Click here to read more about our Living Links new look and upcoming further changes!


Monkey Business

Our monkeys are meeting two new keeper team members this month- Nailah and Amie have joined the Living Links and Budongo keeper team and are training at the research centre this month. As well as having to learn the names and faces/necklace ID’s of over 60 monkeys (!), the new keepers have to learn all the daily husbandry tasks associated with the successful running of a mixed species primate exhibit, as well as meet the researchers and learn how research activities run smoothly around this. Welcome Nailah and Amie to the team!

Monkey of the Month

Our monkey of the month is Flora!

She wears a red bead and is one of the most friendly squirrel monkeys. She is one of the more curious monkeys and from a past research study on personality was found to be one of the monkeys most interested in coming up to the visitor windows to say hello!

Did you know…

In the wild, squirrel monkeys spend 99% of their time in trees and shrub, so we’ve made sure to include lots of tall structures in their enclosure for them to jump between!


Question of the Month

Q: How many researchers can work at Living Links?

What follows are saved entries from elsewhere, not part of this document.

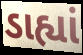
ડાહ્યાં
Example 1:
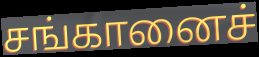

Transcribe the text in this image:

சங்கானைச்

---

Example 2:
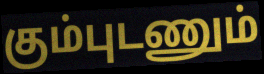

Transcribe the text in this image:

கும்புடணும்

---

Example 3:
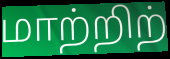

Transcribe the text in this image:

மாற்றிற்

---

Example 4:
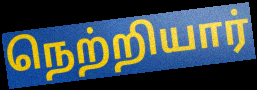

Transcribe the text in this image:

நெற்றியார்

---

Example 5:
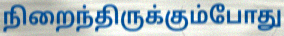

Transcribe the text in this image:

நிறைந்திருக்கும்போது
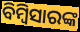
ବିମ୍ବିସାରଙ୍କ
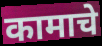
कामाचे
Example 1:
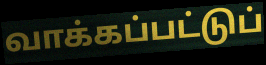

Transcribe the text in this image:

வாக்கப்பட்டுப்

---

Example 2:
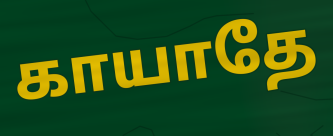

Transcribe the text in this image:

காயாதே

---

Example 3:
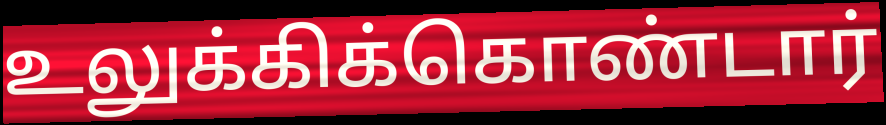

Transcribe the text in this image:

உலுக்கிக்கொண்டார்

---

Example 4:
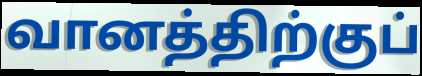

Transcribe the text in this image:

வானத்திற்குப்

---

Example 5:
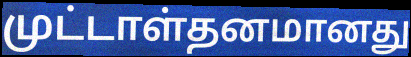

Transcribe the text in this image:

முட்டாள்தனமானது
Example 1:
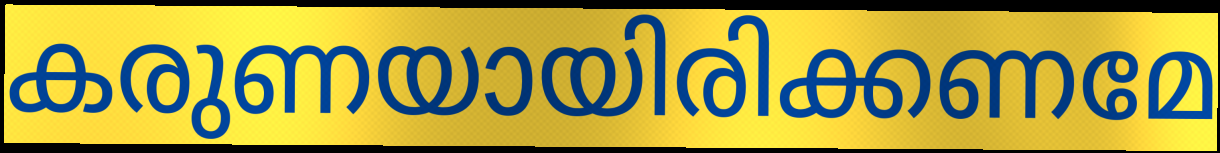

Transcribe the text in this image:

A: We can have 4 researchers working at the same time in our experimental research rooms, one with each of the monkey groups as there is a set of testing cubicles for each species on each side of the building (West and East). In addition to this we can have up to 4 observational researchers studying the monkeys natural behaviour from the big balcony areas. We also support interns and volunteers from time to time who assist projects needing an extra hand, and we share the Living Links office space with researchers from the Budongo Research Unit too, so often we have around 12-15 researchers about at any one time, making a wonderful research environment for shared experiences and expertise!

Researcher of the Month

Our researcher of the month this month is PhD candidate Poppy Lambert.

Poppy Lambert is a PhD student in the Comparative Cognition Unit of the Messerli Research Institute, University of Veterinary Medicine Vienna. She earned her Bachelor’s degree in Biological Sciences from the University of Oxford and a MSc in Science Communication from Imperial College London. In Austria, she has studied innovation in cockatoos and young children and has become interested in cognition related to weight information.

She has joined the team at Living Links for a year to investigate how easily the capuchin monkeys can learn to choose between light and heavy objects. She has run this exact experiment with the cockatoos already, and wants to compare their performances. To begin with she is getting the monkeys familiar with different material she wants to use. Keep your eyes peeled and you may see her with the monkeys and her weight game in the coming months!